Clesrovimab Shows Positive Results as Preventative Treatment for RSV in Pre-Term and Full-Term Infants
Positive findings from a phase IIb/III clinical trial assessing Merck's (MSD) prophylactic monoclonal antibody clesrovimab. The trial hopes to advance the immunisation to protect infants from respiratory syncytial virus (RSV).
“RSV continues to be a widespread seasonal infection that can affect both healthy and at-risk infants and is the leading cause of hospitalization for infants,” said Octavio Ramilo, chair of the Department of Infectious Diseases at St. Jude’s Children’s Research Hospital and investigator for the MK-1654-004 and MK-1654-007 trials.
The findings were presented at IDWeek 2024, Los Angeles, CA.
RSV
RSV is a virus and common cause of respiratory related hospitalisation in infants. The infection can cause a wide variety of symptoms which range from mild to potentially life-threatening. In the worst cases, patients may require hospitalisation and mechanical ventilation.
RSV remains high risk in both healthy and immunocompromised infant populations. According to the study, the virus is the leading cause of hospitalisation worldwide for healthy infants under one year old. Around 101,000 deaths in children under five are attributed to RSV each year.
Clesrovimab
MSD's clesrovimab is an extended half-life monoclonal antibody (mAb), developed as an immunisation for RSV. The preventative therapy is designed to be administered as the same single dose regardless of birth weight. It is currently being assessed among healthy, full-term, at-risk infants to treat mild, moderate, and severe RSV during their first RSV season.
The trial
These latest data come from MSD's randomised, double-blind, and placebo-controlled phase IIb/III clinical trial (NCT04767373). 3632 infants one year old or younger participated in the study, randomly receiving either 105mg of clesrovimab or placebo via intramuscular injection on day one.
The study's primary endpoint was a reduction in incidence of medically-attended lower respiratory infection (MALRI) associated with RSV over 180 days and the safety of the drug. This endpoint was defined as ≥ 1 indicator of lower respiratory infection (LRI) compared to placebo on day 180.
“The MK-1654-004 study evaluated a broad spectrum of RSV disease ranging from mild outpatient illness to severe disease requiring hospitalization. These promising results demonstrating decreased incidence of RSV disease, including hospitalizations, and highlight the potential for clesrovimab to play an important role in helping to alleviate the continued burden of RSV on infants and their families,” said Ramilo.

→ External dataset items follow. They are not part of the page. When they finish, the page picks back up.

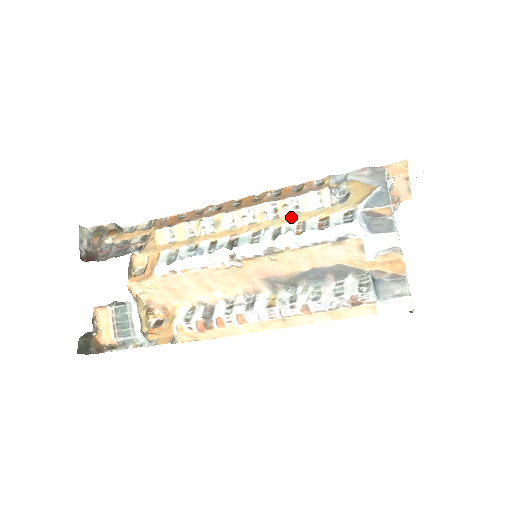
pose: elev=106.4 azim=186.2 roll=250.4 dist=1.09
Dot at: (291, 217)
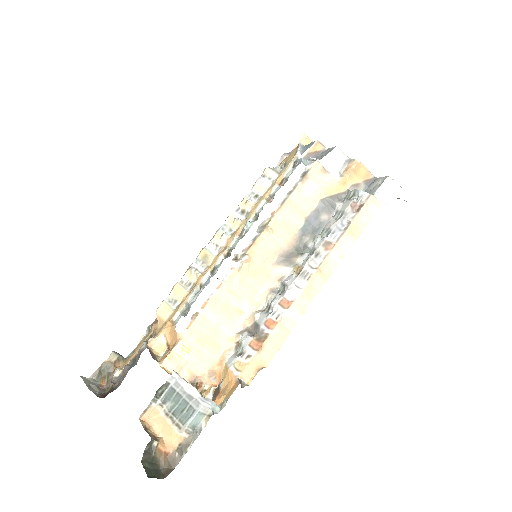
Dot at: (258, 202)
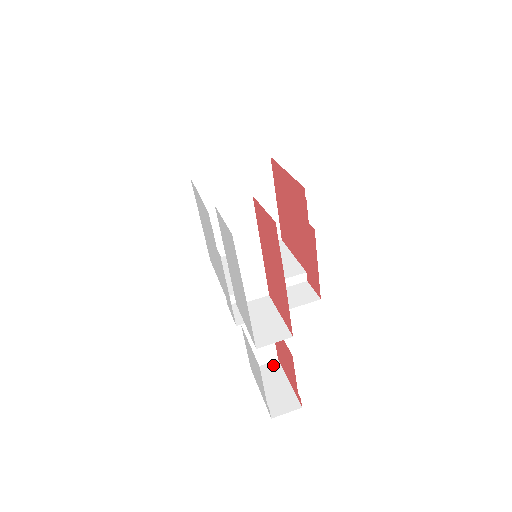
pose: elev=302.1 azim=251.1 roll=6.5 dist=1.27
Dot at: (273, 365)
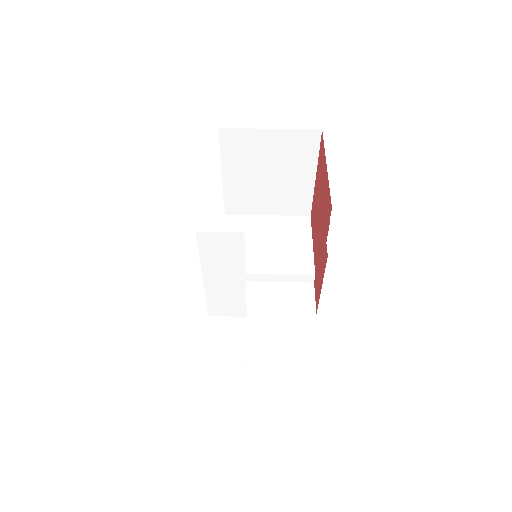
Dot at: occluded
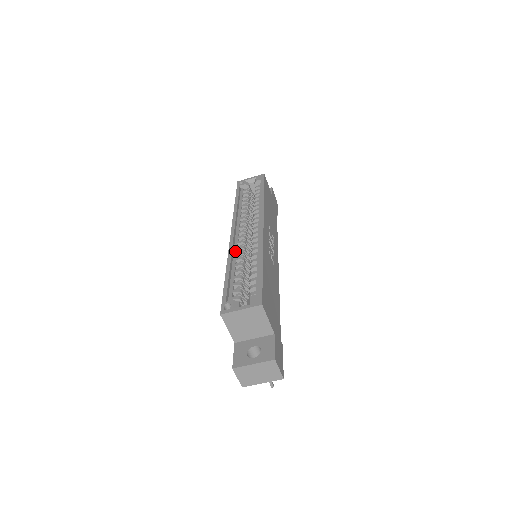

The study found that it had met its primary endpoint of a significant improvement in incidence of MALRI compared to placebo by day 180, at 60.4%.
Furthermore, the study reported it had met its secondary endpoint of reduced RSV-associated hospitalizations and RSV-associated LRI hospitalizations through day 180 compared with placebo by 84.2%. The antibody also reduced the incidence of severe MALRI by 91.7%.
“These clinically meaningful findings also reinforce the potential for clesrovimab to be the first and only immunization designed to protect both healthy and at-risk infants using the same dose, regardless of weight,” said Paula Annunziato, Senior Vice President, infectious diseases and vaccines, Global Clinical Development, Merck Research Laboratories.
“We look forward to continuing to discuss these data with health authorities around the world with the goal of making clesrovimab available for infants as early as the 2025-26 RSV season.”
In terms of safety, the clinic saw a similar number of adverse events and serious adverse events between the clesrovimab and placebo groups. The group are currently in the process of conducting a phase III trial of the therapy (MK-1654-007, NCT04938830).